EXERCISE DESCRIPTION:
In the commentary on Facebook's banning practices, which accounts does the text say Facebook purged alongside QAnon-related ones?

Interesting article in The Intercept about Facebook’s attempt to achieve ideological balance in its banning practices by juxtaposing its purge of QAnon-related accounts with one of Antifa ones. Whether such equivalence is at all warranted on its merits is largely beside the point: FB finds itself in exactly the same situation as the old-media publishers of yore, desperate for the public to retain the perception of its equidistance. Antifa was merely the most media-salient target available for this type of operation.
It is unclear to me that there still is a significant middle-ground public who cares about this type of equidistance in its editorial gatekeepers, so perhaps the more cynical suspicions, such as Natasha Lennard’s, that this is simply a move to curry favor with the current Administration in the middle of an election might not be off-track. What is more significant in the long term is that the content-moderation scrutiny FB now undergoes, chiefly because of its size, will only intensify going forward, forcing it to conduct ever more of these censoring operations. This restriction on debate will, in turn, eventually and progressively push more radical political discourse elsewhere online.

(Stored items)
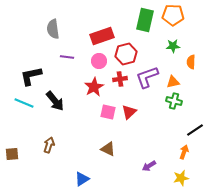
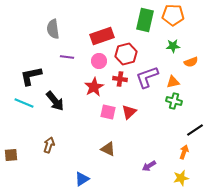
orange semicircle: rotated 112 degrees counterclockwise
red cross: rotated 16 degrees clockwise
brown square: moved 1 px left, 1 px down
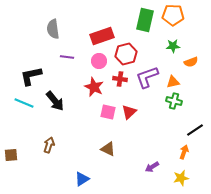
red star: rotated 18 degrees counterclockwise
purple arrow: moved 3 px right, 1 px down
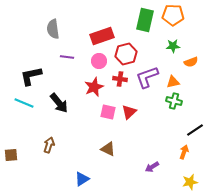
red star: rotated 24 degrees clockwise
black arrow: moved 4 px right, 2 px down
yellow star: moved 9 px right, 4 px down
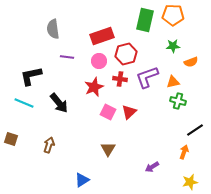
green cross: moved 4 px right
pink square: rotated 14 degrees clockwise
brown triangle: rotated 35 degrees clockwise
brown square: moved 16 px up; rotated 24 degrees clockwise
blue triangle: moved 1 px down
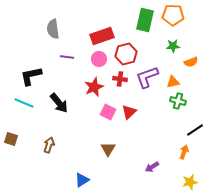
pink circle: moved 2 px up
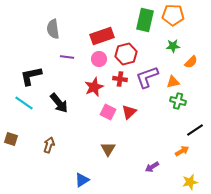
orange semicircle: rotated 24 degrees counterclockwise
cyan line: rotated 12 degrees clockwise
orange arrow: moved 2 px left, 1 px up; rotated 40 degrees clockwise
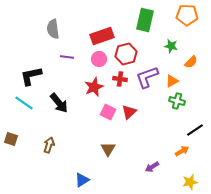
orange pentagon: moved 14 px right
green star: moved 2 px left; rotated 16 degrees clockwise
orange triangle: moved 1 px left, 1 px up; rotated 16 degrees counterclockwise
green cross: moved 1 px left
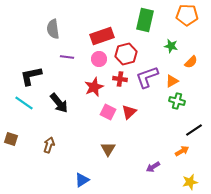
black line: moved 1 px left
purple arrow: moved 1 px right
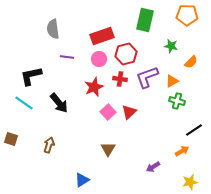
pink square: rotated 21 degrees clockwise
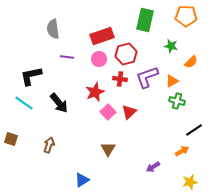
orange pentagon: moved 1 px left, 1 px down
red star: moved 1 px right, 5 px down
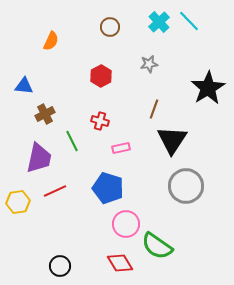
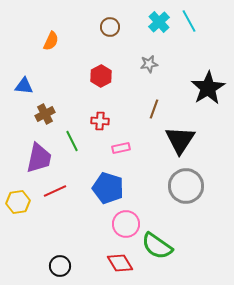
cyan line: rotated 15 degrees clockwise
red cross: rotated 12 degrees counterclockwise
black triangle: moved 8 px right
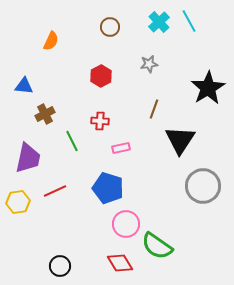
purple trapezoid: moved 11 px left
gray circle: moved 17 px right
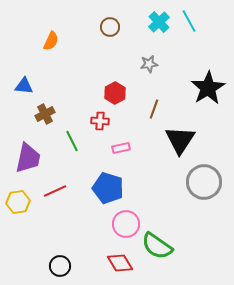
red hexagon: moved 14 px right, 17 px down
gray circle: moved 1 px right, 4 px up
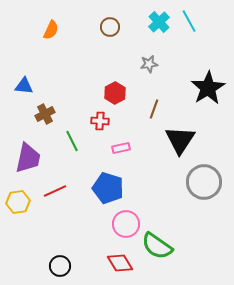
orange semicircle: moved 11 px up
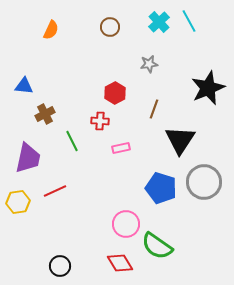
black star: rotated 8 degrees clockwise
blue pentagon: moved 53 px right
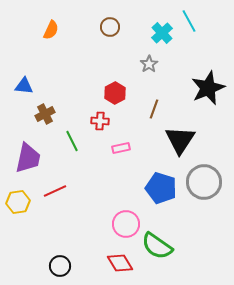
cyan cross: moved 3 px right, 11 px down
gray star: rotated 24 degrees counterclockwise
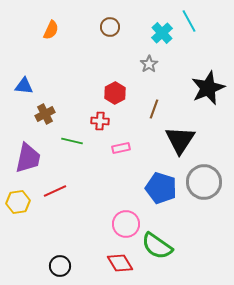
green line: rotated 50 degrees counterclockwise
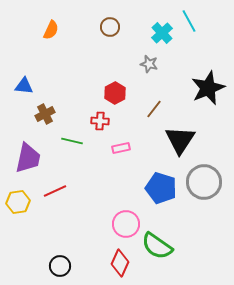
gray star: rotated 24 degrees counterclockwise
brown line: rotated 18 degrees clockwise
red diamond: rotated 56 degrees clockwise
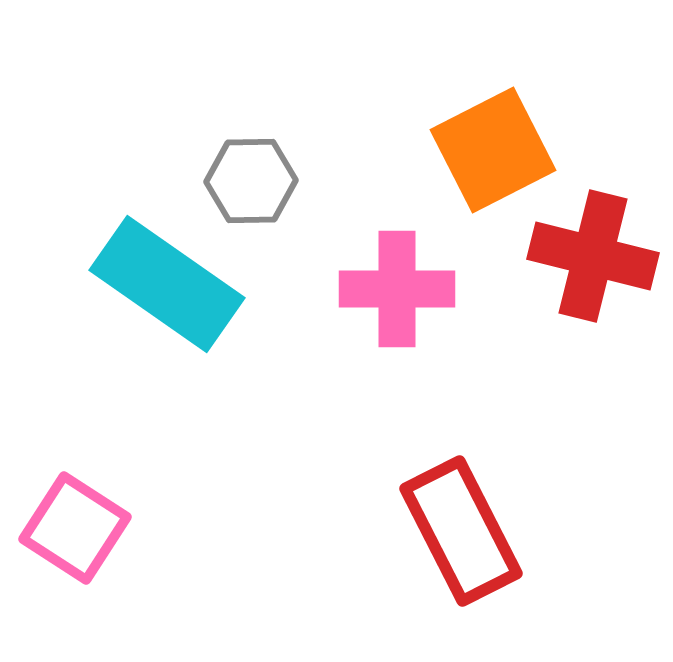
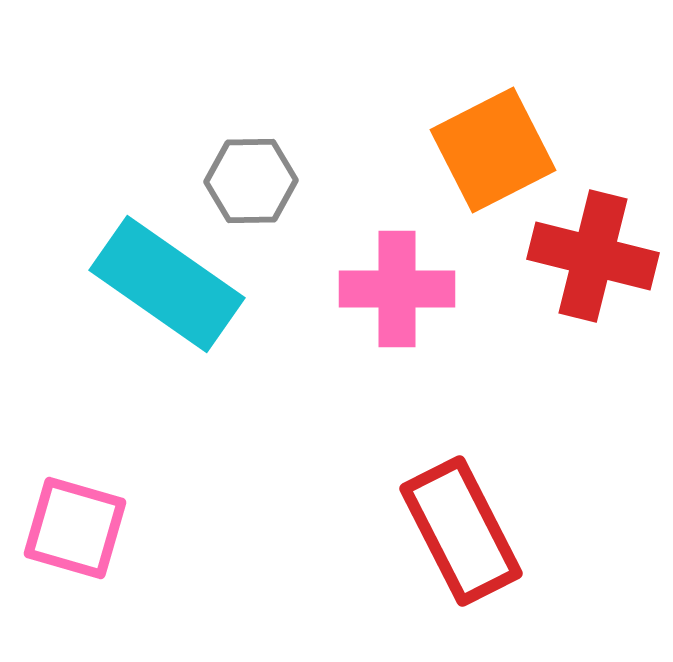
pink square: rotated 17 degrees counterclockwise
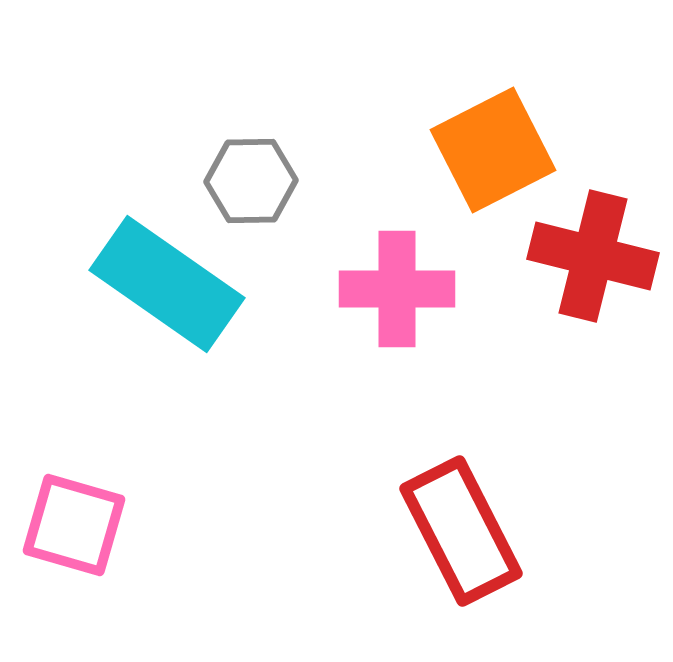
pink square: moved 1 px left, 3 px up
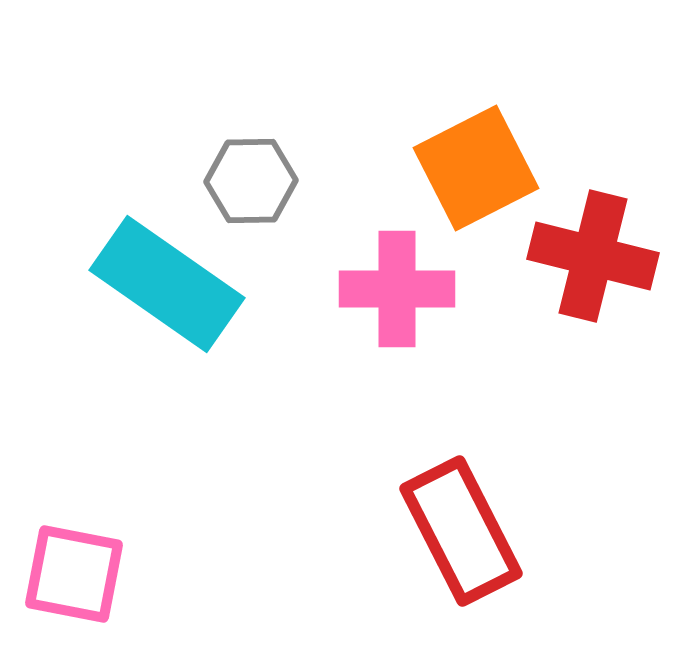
orange square: moved 17 px left, 18 px down
pink square: moved 49 px down; rotated 5 degrees counterclockwise
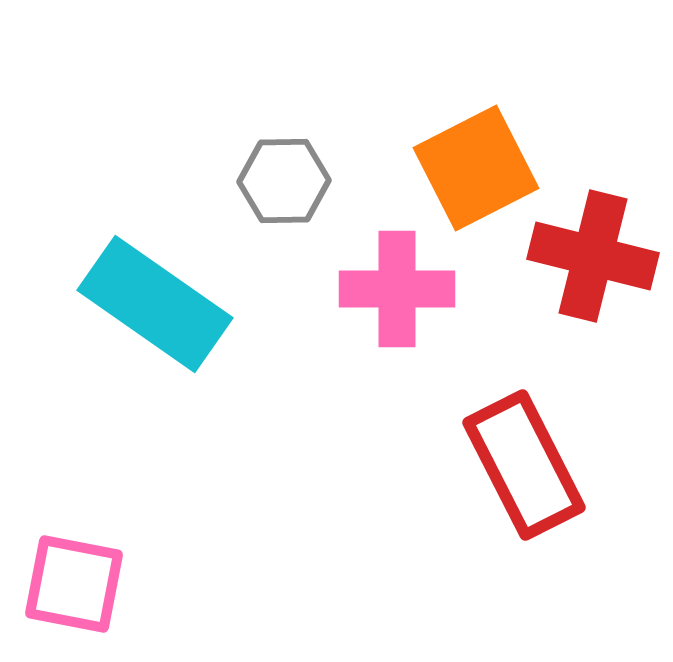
gray hexagon: moved 33 px right
cyan rectangle: moved 12 px left, 20 px down
red rectangle: moved 63 px right, 66 px up
pink square: moved 10 px down
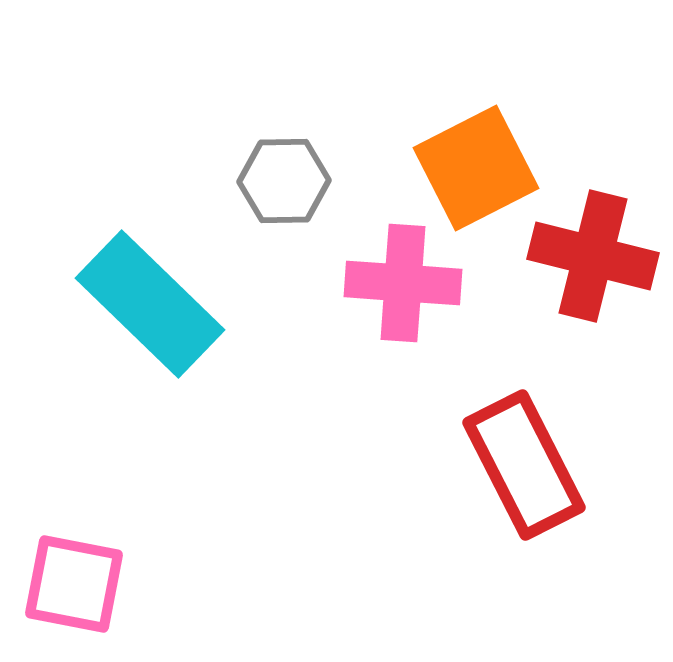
pink cross: moved 6 px right, 6 px up; rotated 4 degrees clockwise
cyan rectangle: moved 5 px left; rotated 9 degrees clockwise
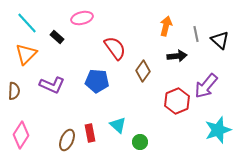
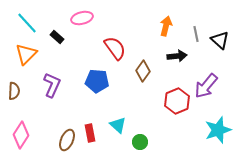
purple L-shape: rotated 90 degrees counterclockwise
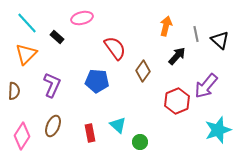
black arrow: rotated 42 degrees counterclockwise
pink diamond: moved 1 px right, 1 px down
brown ellipse: moved 14 px left, 14 px up
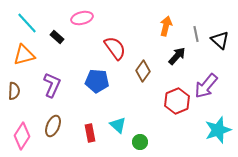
orange triangle: moved 2 px left, 1 px down; rotated 30 degrees clockwise
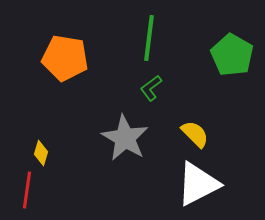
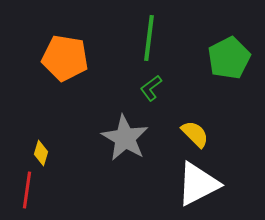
green pentagon: moved 3 px left, 3 px down; rotated 15 degrees clockwise
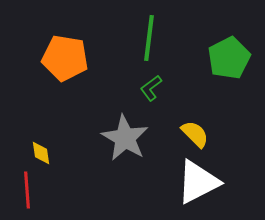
yellow diamond: rotated 25 degrees counterclockwise
white triangle: moved 2 px up
red line: rotated 12 degrees counterclockwise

EXERCISE RESULT:
Antifa accounts.